* _Material for this task_:
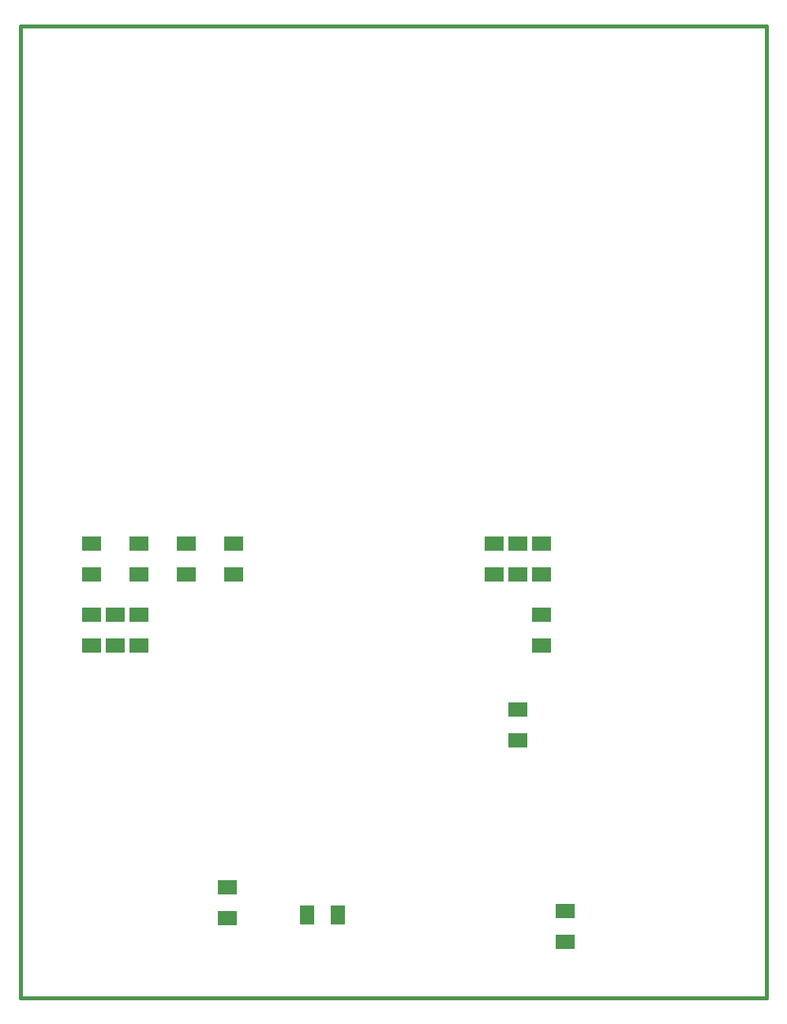
<source format=gbp>
G04 (created by PCBNEW-RS274X (2010-06-08 BZR 2367)-stable) date Sat 18 Dec 2010 10:45:12 PM CET*
G01*
G70*
G90*
%MOIN*%
G04 Gerber Fmt 3.4, Leading zero omitted, Abs format*
%FSLAX34Y34*%
G04 APERTURE LIST*
%ADD10C,0.001000*%
%ADD11C,0.015000*%
%ADD12R,0.080000X0.060000*%
%ADD13R,0.060000X0.080000*%
G04 APERTURE END LIST*
G54D10*
G54D11*
X37000Y-05500D02*
X37000Y-46500D01*
X05500Y-46500D02*
X05500Y-05500D01*
X37000Y-46500D02*
X05500Y-46500D01*
X05500Y-05500D02*
X37000Y-05500D01*
G54D12*
X27500Y-30350D03*
X27500Y-31650D03*
X27500Y-28650D03*
X27500Y-27350D03*
X25500Y-27350D03*
X25500Y-28650D03*
X26500Y-28650D03*
X26500Y-27350D03*
X10500Y-30350D03*
X10500Y-31650D03*
X09500Y-30350D03*
X09500Y-31650D03*
X08500Y-30350D03*
X08500Y-31650D03*
X14500Y-28650D03*
X14500Y-27350D03*
X12500Y-28650D03*
X12500Y-27350D03*
X10500Y-28650D03*
X10500Y-27350D03*
X08500Y-28650D03*
X08500Y-27350D03*
X28500Y-44150D03*
X28500Y-42850D03*
X14250Y-43150D03*
X14250Y-41850D03*
X26500Y-35650D03*
X26500Y-34350D03*
G54D13*
X18900Y-43000D03*
X17600Y-43000D03*
M02*

</source>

* _What you need to do_:
Pictures are not part of the copy. Please reproduce the material word for word.

* _Expected answer_:
<source format=gbp>
G04 (created by PCBNEW-RS274X (2010-06-08 BZR 2367)-stable) date Sat 18 Dec 2010 10:45:12 PM CET*
G01*
G70*
G90*
%MOIN*%
G04 Gerber Fmt 3.4, Leading zero omitted, Abs format*
%FSLAX34Y34*%
G04 APERTURE LIST*
%ADD10C,0.001000*%
%ADD11C,0.015000*%
%ADD12R,0.080000X0.060000*%
%ADD13R,0.060000X0.080000*%
G04 APERTURE END LIST*
G54D10*
G54D11*
X37000Y-05500D02*
X37000Y-46500D01*
X05500Y-46500D02*
X05500Y-05500D01*
X37000Y-46500D02*
X05500Y-46500D01*
X05500Y-05500D02*
X37000Y-05500D01*
G54D12*
X27500Y-30350D03*
X27500Y-31650D03*
X27500Y-28650D03*
X27500Y-27350D03*
X25500Y-27350D03*
X25500Y-28650D03*
X26500Y-28650D03*
X26500Y-27350D03*
X10500Y-30350D03*
X10500Y-31650D03*
X09500Y-30350D03*
X09500Y-31650D03*
X08500Y-30350D03*
X08500Y-31650D03*
X14500Y-28650D03*
X14500Y-27350D03*
X12500Y-28650D03*
X12500Y-27350D03*
X10500Y-28650D03*
X10500Y-27350D03*
X08500Y-28650D03*
X08500Y-27350D03*
X28500Y-44150D03*
X28500Y-42850D03*
X14250Y-43150D03*
X14250Y-41850D03*
X26500Y-35650D03*
X26500Y-34350D03*
G54D13*
X18900Y-43000D03*
X17600Y-43000D03*
M02*

</source>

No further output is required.